Re: bgpd async nexthop update loop

2019-06-19 Thread Sebastian Benoit
ok!

Claudio Jeker(cje...@diehard.n-r-g.com) on 2019.06.17 23:08:37 +0200:
> On Mon, Jun 17, 2019 at 10:20:57PM +0200, Sebastian Benoit wrote:
> > Claudio Jeker(cje...@diehard.n-r-g.com) on 2019.06.17 21:34:30 +0200:
> > > Hi,
> > > 
> > > Now that the community rewrite is in here another diff to make bgpd more
> > > awesome. There was one loop left that did not run asynchronous compared to
> > > the main event loop. This loop was in nexthop_update() now a route server
> > > or a big route reflector would be hit hard by this loop since it will send
> > > out many updates when a nexthop becomes valid. I have seen times where the
> > > RDE was busy for 15min in nexthop_update().
> > > 
> > > This diff changes nexthop_update() to do this work asynchronous and
> > > therefor returns to the main event loop much more often.
> > > Nexthops now have a prefix pointer next_prefix which is used for looping
> > > through all prefixes. The for loop is broken up in RDE_RUNNER_ROUNDS steps
> > > which should hopefully return quickly.
> > > 
> > > Additionally prefixes belonging to a RIB that is not evaluated (no
> > > decision process running) are no longer linked into this nexthop list
> > > which should also shorten the loop a bit (at least Adj-RIB-In and
> > > Adj-RIB-Out are now skipped). To make this work correctly the linking and
> > > unlinking of prefixes has been adjusted to always work in the right way
> > > (nexhop last on link and first on unlink).
> > 
> > reads ok, one comment.
> 
> Fixed.
>  
> > > When testing please watch out for this message:
> > > prefix_updateall: prefix with F_RIB_NOEVALUATE hit
> > > This should never happen.
> > > 
> > > I'm running this on a few routers with good success. Please check if you 
> > > see
> > > a) worse convergence time (updates propagating much slower)
> > > b) better responsiveness (to e.g. bgpctl commands)
> > 
> > i see things much faster, actually too fast, i cant meaningdul test bgpctl
> > responsiveness.
> 
> You just need around 500 peers which are affected by a big nexthop update :)
>  
> > > There is some potential for tuning but I would prefer to do this at a
> > > later stage.
> > 
> > sure. one question about that: is the TAILQ_INSERT_TAIL/TAILQ_INSERT_HEAD
> > optimal?
> 
> The idea is to make this like a ring.

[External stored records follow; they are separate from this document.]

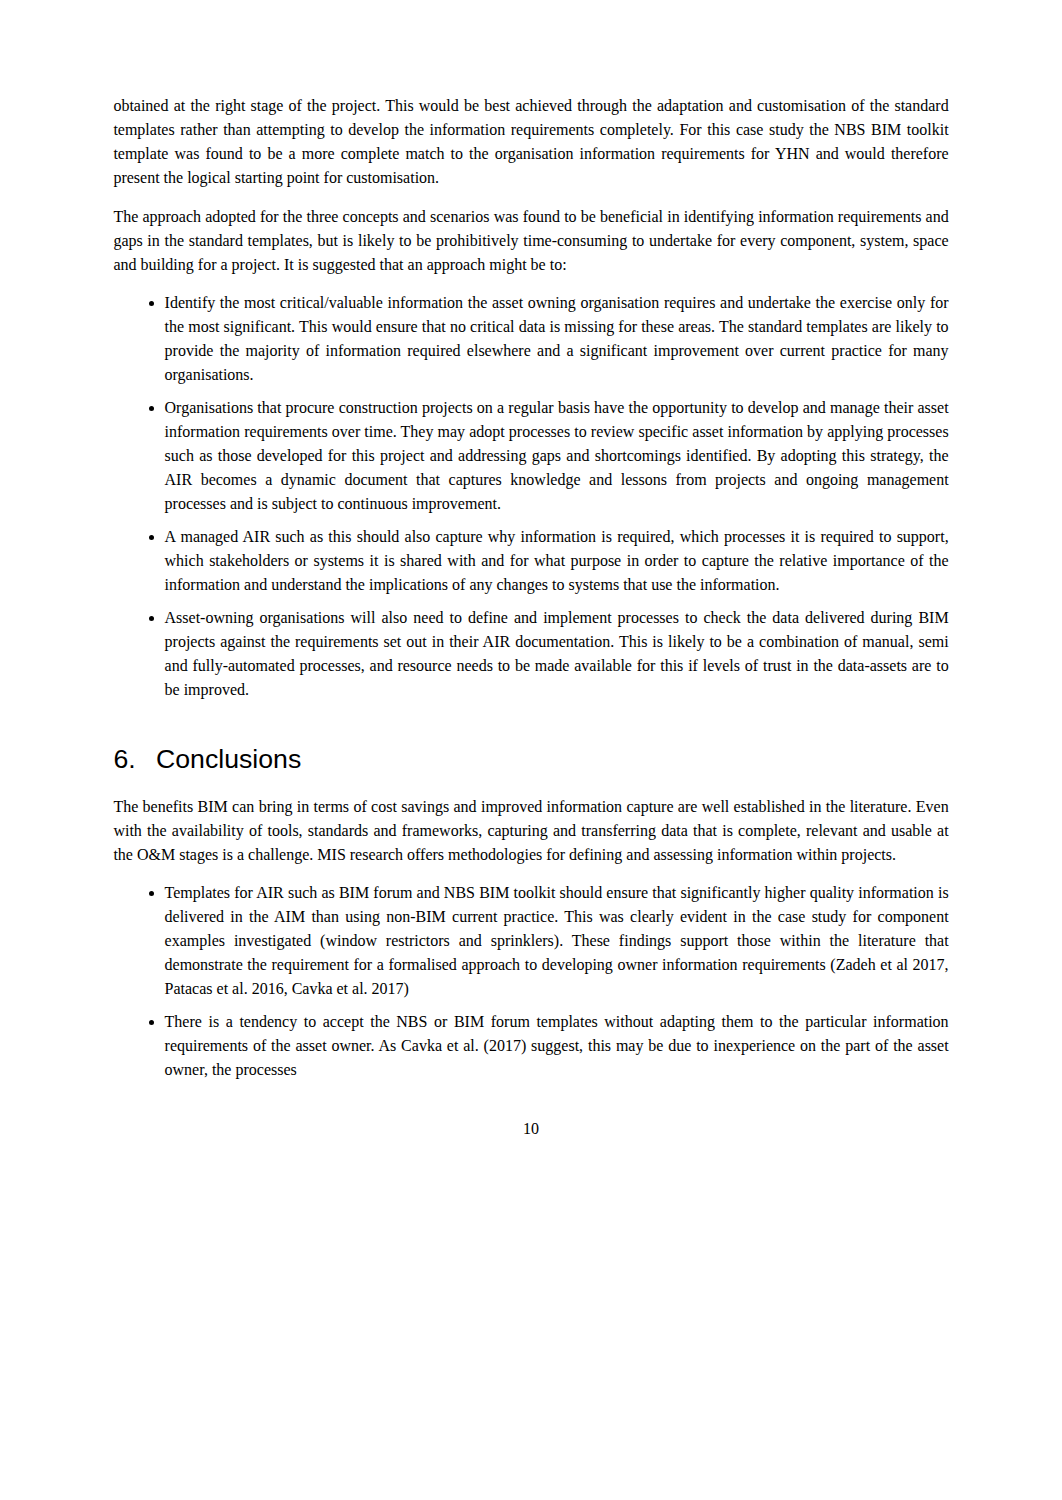obtained at the right stage of the project. This would be best achieved through the adaptation and customisation of the standard templates rather than attempting to develop the information requirements completely. For this case study the NBS BIM toolkit template was found to be a more complete match to the organisation information requirements for YHN and would therefore present the logical starting point for customisation.
The approach adopted for the three concepts and scenarios was found to be beneficial in identifying information requirements and gaps in the standard templates, but is likely to be prohibitively time-consuming to undertake for every component, system, space and building for a project. It is suggested that an approach might be to:
Identify the most critical/valuable information the asset owning organisation requires and undertake the exercise only for the most significant. This would ensure that no critical data is missing for these areas. The standard templates are likely to provide the majority of information required elsewhere and a significant improvement over current practice for many organisations.
Organisations that procure construction projects on a regular basis have the opportunity to develop and manage their asset information requirements over time. They may adopt processes to review specific asset information by applying processes such as those developed for this project and addressing gaps and shortcomings identified. By adopting this strategy, the AIR becomes a dynamic document that captures knowledge and lessons from projects and ongoing management processes and is subject to continuous improvement.
A managed AIR such as this should also capture why information is required, which processes it is required to support, which stakeholders or systems it is shared with and for what purpose in order to capture the relative importance of the information and understand the implications of any changes to systems that use the information.
Asset-owning organisations will also need to define and implement processes to check the data delivered during BIM projects against the requirements set out in their AIR documentation. This is likely to be a combination of manual, semi and fully-automated processes, and resource needs to be made available for this if levels of trust in the data-assets are to be improved.
6. Conclusions
The benefits BIM can bring in terms of cost savings and improved information capture are well established in the literature. Even with the availability of tools, standards and frameworks, capturing and transferring data that is complete, relevant and usable at the O&M stages is a challenge. MIS research offers methodologies for defining and assessing information within projects.
Templates for AIR such as BIM forum and NBS BIM toolkit should ensure that significantly higher quality information is delivered in the AIM than using non-BIM current practice. This was clearly evident in the case study for component examples investigated (window restrictors and sprinklers). These findings support those within the literature that demonstrate the requirement for a formalised approach to developing owner information requirements (Zadeh et al 2017, Patacas et al. 2016, Cavka et al. 2017)
There is a tendency to accept the NBS or BIM forum templates without adapting them to the particular information requirements of the asset owner. As Cavka et al. (2017) suggest, this may be due to inexperience on the part of the asset owner, the processes
10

Start with the latest arrival
> first and then process one after the other. This makes sure that every
> entry gets about the same amount of process time. The TAILQ_INSERT_HEAD
> in nexthop_update() will reduce initial latency for nexthops with only
> few prefixes since they will be done in one nexthop_runner() call.
> 
> There is also additional interactions with the other runners
> (imsg processing, rib_dump_runner and rde_update_queue_runner) which I
> need to profile to understand them better. It looks like
> rde_dispatch_imsg_session() is running ahead and produces a lot of work
> that can't be absorbed that quickly by the other runners. At least that is
> the case in the big route server setup that I'm working with.
> 
> > > -- 
> > > :wq Claudio
> > > 
> > > Index: rde.c
> > > ===
> > > RCS file: /cvs/src/usr.sbin/bgpd/rde.c,v
> > > retrieving revision 1.470
> > > diff -u -p -r1.470 rde.c
> > > --- rde.c 17 Jun 2019 13:35:43 -  1.470
> > > +++ rde.c 17 Jun 2019 13:56:16 -
> > > @@ -256,9 +256,6 @@ rde_main(int debug, int verbose)
> > >   set_pollfd(&pfd[PFD_PIPE_SESSION], ibuf_se);
> > >   set_pollfd(&pfd[PFD_PIPE_SESSION_CTL], ibuf_se_ctl);
> > >  
> > > - if (rib_dump_pending() || rde_update_queue_pending())
> > > - timeout = 0;
> > > -
> > >   i = PFD_PIPE_COUNT;
> > >   for (mctx = LIST_FIRST(&rde_mrts); mctx != 0; mctx = xmctx) {
> > >   xmctx = LIST_NEXT(mctx, entry);
> > > @@ -275,6 +272,10 @@ rde_main(int debug, int verbose)
> > >   }
> > >   }
> > >  
> > > + if (rib_dump_pending() || rde_update_queue_pending() ||
> > > + nexthop_pending())
> > > + timeout = 0;
> > > +
> > >   if (poll(pfd, i, timeout) == -1) {
> > >   if (errno != EINTR)
> > >   fatal("poll error");
> > > @@ -311,12 +312,13 @@ rde_main(int debug, int verbose)
> > >   mctx = LIST_NEXT(mctx, entry);
> > >   }
> > >  
> > > + rib_dump_runner();
> > > + nexthop_runner();
> > >   if (ibuf_se && ibuf_se->w.queued < SESS_MSG_HIGH_MARK) {
> > >   rde_update_queue_runner();
> > >   for (aid = AID_INET6; aid < AID_MAX; aid++)
> > >   rde_update6_queue_runner(aid);
> > >   }
> > > - rib_dump_runner();
> > >   }
> > >  
> > >   /* do not clean up on shutdown on production, it takes ages. */
> > > Index: rde.h
> > > ===
> > > RCS file: /cvs/src

Re: libcrypto: recognize HW acceleration support on arm64

2019-06-19 Thread Patrick Wildt
On Wed, Jun 19, 2019 at 09:25:27AM +0200, Mark Kettenis wrote:
> > Date: Wed, 19 Jun 2019 07:13:19 +0200
> > From: Patrick Wildt 
> > 
> > Hi,
> > 
> > this diff adds the necessary helpers to arm64 so that libcrypto knows
> > which of the hardware crypto features are available on the machine.
> > Those helpers are used by the existing and matching armv7 code.
> > 
> > ok?
> 
> No objections to the diff per se, but unless I'm missing something,
> there currently isn't any assembly code that takes advantage of this
> for arm64.  The armv7 code is 32-bit code so I don't think you can use
> any of it in 64-bit mode.

No, you're right, at the moment there's no acceleration support for
arm64 in our tree.  But OpenSSL has more of that, even before their
license change, so I can easily pull that in step by step.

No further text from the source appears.